Partant du constat que dans le canton du Valais comme ailleurs, la multiplication des travaux d’aménagement, en vue de construire des infrastructures et des bâtiments, a dépassé les capacités de gestion et de sauvegarde du patrimoine historique et entraîné d’importantes destructions, l’association valaisanne d’archéologie (AVA-WAG)  a jugé qu’il était temps de réagir si l’on ne veut pas voir s’effacer définitivement les derniers témoins encore préservés de l’histoire et de l’héritage culturel valaisan. Pour ce faire, l’AVA-WAG, en collaboration avec le Service des bâtiments, monuments et archéologie, le Service de la culture et le Service du développement territorial, a mis en œuvre le projet « Mémoire 21 » qui devrait aboutir en janvier 2016, à un plan d’action pour la protection et la valorisation du patrimoine historique et archéologique du Valais au 21ème siècle.
Sion
Vue sur la ville de Sion.

Mercredi, 26 novembre 2014, quelque 70 personnalités issues de tous les milieux intéressés ont été rassemblées à Sion dans l’ancien Musée de la nature pour  participer à la première étape du projet. Lors de cette séance inaugurale, les représentants ont été répartis en cinq groupes de travail occupés chacun d’un thème de réflexion afin d’aborder l’ensemble des questions qui se posent sur le sujet, depuis les questions de gouvernance jusqu’à l’enseignement de l’histoire et au rayonnement culturel du Valais en passant par les missions de sauvegarde et de transmission du patrimoine au sens large. En tant que médiateur culturel et de rédacteur de ce blog, j’ai été placé dans le groupe chargé de traiter de la promotion de ce patrimoine auprès des divers publics. Dans le cadre d’une offre culturelle et touristique toujours plus riche, ce groupe a reçu pour tâche de réfléchir aux moyens de promouvoir le patrimoine historique bâti et enfoui du Valais. Entre des sites bien visibles et reconnus par tous, comme le complexe de bâtiments et le trésor de l’abbaye de Saint-Maurice ou les ruines romaines d’Octodure insérées dans le tissu urbain de l’actuelle Martigny, se cachent d’autres vestiges plus discrets qui mériteraient eux aussi d’être connus et mis en valeur en répondant aux questions de base : pourquoi, pour qui et comment ?. Si le pourquoi et le pour qui peuvent apparaître clairs à première vue, le comment mérite un examen plus attentif. Avec le développement des nouvelles technologies dans toutes les couches de la société, nul doute que c’est à travers des applications pour appareils numériques, que peuvent se trouver les solutions d’avenir de la promotion du patrimoine dans le canton du Valais comme ailleurs.

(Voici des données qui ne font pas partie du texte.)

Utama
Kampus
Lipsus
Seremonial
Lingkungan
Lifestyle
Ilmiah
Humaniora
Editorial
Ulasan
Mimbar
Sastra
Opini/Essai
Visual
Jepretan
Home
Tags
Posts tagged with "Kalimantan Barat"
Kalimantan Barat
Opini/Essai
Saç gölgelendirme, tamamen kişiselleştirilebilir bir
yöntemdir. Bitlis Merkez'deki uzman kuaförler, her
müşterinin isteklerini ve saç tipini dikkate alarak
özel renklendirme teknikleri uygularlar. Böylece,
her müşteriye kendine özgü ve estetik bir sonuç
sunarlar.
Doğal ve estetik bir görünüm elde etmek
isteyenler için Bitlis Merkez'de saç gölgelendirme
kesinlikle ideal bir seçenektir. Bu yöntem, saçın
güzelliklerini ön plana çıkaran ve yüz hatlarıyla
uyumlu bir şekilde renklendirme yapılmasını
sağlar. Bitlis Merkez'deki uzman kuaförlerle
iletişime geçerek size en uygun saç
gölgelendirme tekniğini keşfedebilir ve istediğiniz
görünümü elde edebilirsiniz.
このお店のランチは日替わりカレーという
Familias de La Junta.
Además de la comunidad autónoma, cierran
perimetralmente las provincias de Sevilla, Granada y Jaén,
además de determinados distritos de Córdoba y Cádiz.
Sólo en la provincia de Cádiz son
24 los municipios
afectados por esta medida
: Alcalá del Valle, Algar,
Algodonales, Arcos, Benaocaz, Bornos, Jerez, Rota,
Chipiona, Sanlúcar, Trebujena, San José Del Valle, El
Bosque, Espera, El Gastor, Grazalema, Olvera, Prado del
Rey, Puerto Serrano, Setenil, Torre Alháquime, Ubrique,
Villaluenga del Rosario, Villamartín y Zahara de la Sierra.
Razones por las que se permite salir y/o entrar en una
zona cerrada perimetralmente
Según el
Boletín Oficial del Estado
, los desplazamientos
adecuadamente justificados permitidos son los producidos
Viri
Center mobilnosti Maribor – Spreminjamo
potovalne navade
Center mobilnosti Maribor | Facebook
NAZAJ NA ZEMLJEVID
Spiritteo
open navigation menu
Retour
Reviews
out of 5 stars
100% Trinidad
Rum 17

La Convention de Malte face aux législations cantonales

Le 6 décembre 1995, l’Assemblée fédérale a approuvé la ratification de la Convention européenne pour la protection du patrimoine archéologique (révisée), élaborée à La Valette en 1992 et connue sous le nom de Convention de Malte. Elle est entrée en vigueur pour la Suisse en 1996. La Convention prévoit un ensemble important de mesures pour améliorer la protection du patrimoine archéologique et pour promouvoir sa mise en valeur. En tant que signataire, la Suisse est tenue d’appliquer les mesures prévues dans la Convention. Toutefois, sur le plan juridique, la Convention ne peut être appliquée directement dans la législation nationale, car selon les modalités de l’article 78 de la Constitution fédérale ce sont les cantons et non l’Etat fédéral qui sont responsables de la protection de la nature et du patrimoine. La Confédération peut veiller à l’application de la Convention de Malte lors de la réalisation de ses propres tâches, mais elle ne peut modifier les législations cantonales dans ce sens, bien qu’il soit de sa responsabilité, en tant qu’Etat signataire, de la faire appliquer dans les cantons. Seule la question de la propriété est réglée par une législation nationale supérieure, le Code Civil, qui dans son article 724 stipule que : « les curiosités naturelles et les antiquités qui n’appartiennent à personne et qui offrent un intérêt scientifique sont la propriété du canton sur le territoire duquel elles ont été trouvées. »
LaValette
La Valette, berceau de la Convention de Malte

Face à ce constat, la commission « Archéologie et aménagement du territoire » mise en place par Archéologie suisse (AS) en 2007,  s’est donnée comme tâche d’analyser dans quelle mesure les législations cantonales répondent aux recommandations inscrites  dans la Convention de Malte.  Sur la base de 11 critères basés sur les articles les plus significatifs de la Convention, toutes les législations cantonales ont été soumises au crible par les membres de la commission alors placée sous la présidence de Robert Fellner, archéologue cantonal du Jura, qui en a fait la synthèse.  Il ressort de cette analyse que l’application de la Convention varie considérablement d’une législation cantonale à l’autre, et dans certains cas, des compléments des textes existants seraient nécessaires. Ce travail d’évaluation a donné lieu à un rapport intitulé « Application de la Convention de Malte dans les législations cantonales », qui a été soumis aux archéologues cantonaux et au comité d’AS au printemps 2014. Ce rapport qui mérite d’être connu est en ligne sur le site Internet d’AS depuis le mois d’août 2014. Il sera mis à jour régulièrement en fonction des modifications de lois approuvées dans les cantons.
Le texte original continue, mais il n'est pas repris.